E só assim se compreende que ainda exista no arquipélago um conjunto significativo de Câmaras Municipais e Empresas Públicas que não dispõe de arquitectos nos seus quadros, pese necessariamente a importância de tratar os territórios da sua jurisdição, e que assim sendo, se vão atamancando pelos tais “curiosos”, com resultados à vista.
A proporção existente entre o número de arquitectos nos Açores e a sua população permitiria à partida outro estado de coisas, mais benéfico para ambas as partes, dispensando a campanha publicitária ou qualquer “Catálogo dos Arquitectos Endógenos”, não fora o desconhecimento reinante que à Arquitectura assiste, proporcionador da manada de Elefantes Brancos de que já dispomos, e que recentes notícias indiciam que ainda não nos satisfaz.

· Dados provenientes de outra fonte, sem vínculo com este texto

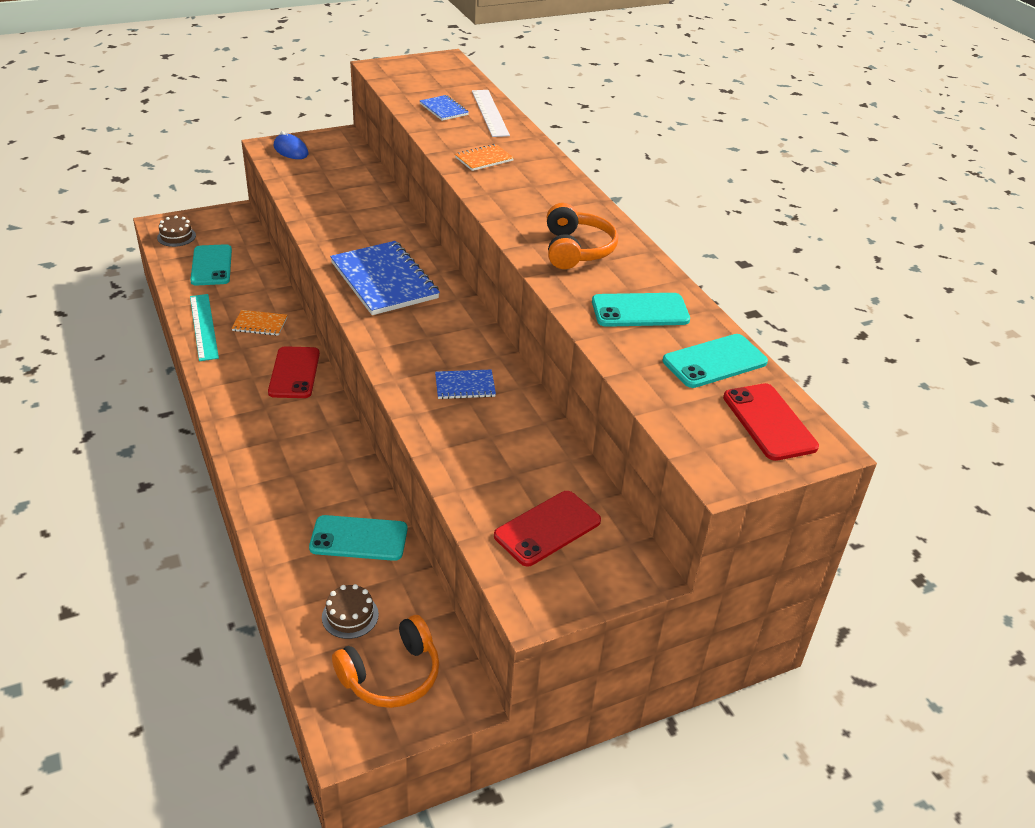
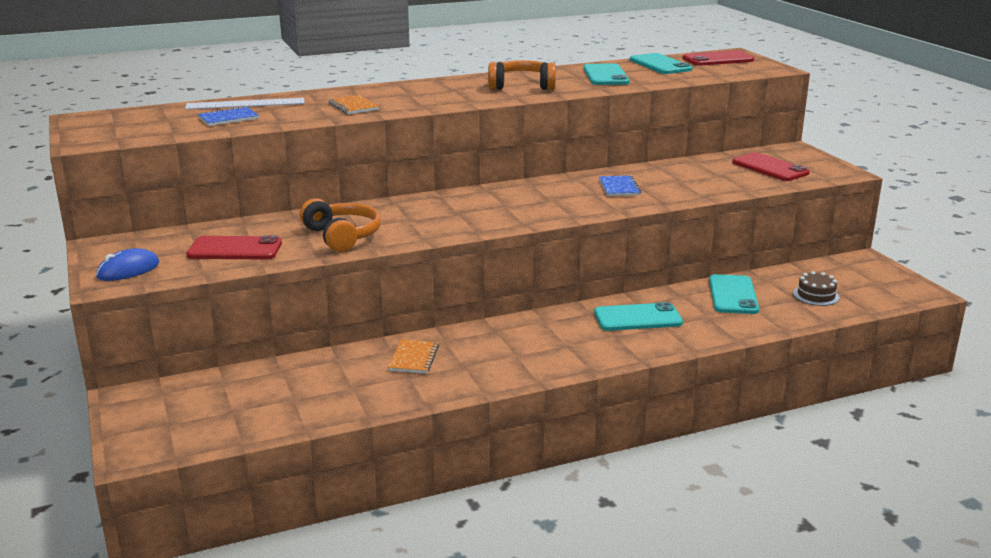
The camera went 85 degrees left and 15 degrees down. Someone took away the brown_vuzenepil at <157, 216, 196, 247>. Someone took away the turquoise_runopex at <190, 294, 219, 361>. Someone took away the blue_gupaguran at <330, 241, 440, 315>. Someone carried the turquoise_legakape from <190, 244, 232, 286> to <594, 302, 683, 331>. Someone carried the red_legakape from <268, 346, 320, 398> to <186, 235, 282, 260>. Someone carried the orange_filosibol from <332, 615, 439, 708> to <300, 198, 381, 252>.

Mas o reconhecimento faz-se também de dentro para fora, alicerçado em princípios éticos que nos vão faltando, abandonando os vícios que nos são tão frequentes de desprezo de pragmatismo e arrogância cultural, traduzidos numa mera assunção de feitios, e alargando a prestação de serviços, sempre tão constrangida ao projecto, abrangendo outro leque de decisões no campo do planeamento, do urbanismo, do desenho urbano, do traçado das vias, dos orçamentos, do controlo de custos, da fiscalização, da direcção de obras ou da elaboração de programas de encomenda de projectos ou de obras, abraçando melhor a produção, indispensável àquelas entidades que por ignorância e receios ainda não reconhecem a classe.
Só esse reconhecimento um dia permitirá outras políticas em prol da Arquitectura, em defesa dos nossos profissionais e da identidade da nossa Arquitectura, da sua importância para todos, de como ela pode fazer a diferença de territórios, como aquela que a Noruega hoje propõe afirmando em exposição patente em Coimbra, a promoção da sua Arquitectura, no respeito da sustentabilidade de que a obra pública é um exemplo.
Para quando e aqui, neste reduzido universo privilegiado pela natureza, o reconhecimento da importância da Arquitectura?
Já piscou o olho à boa Arquitectura?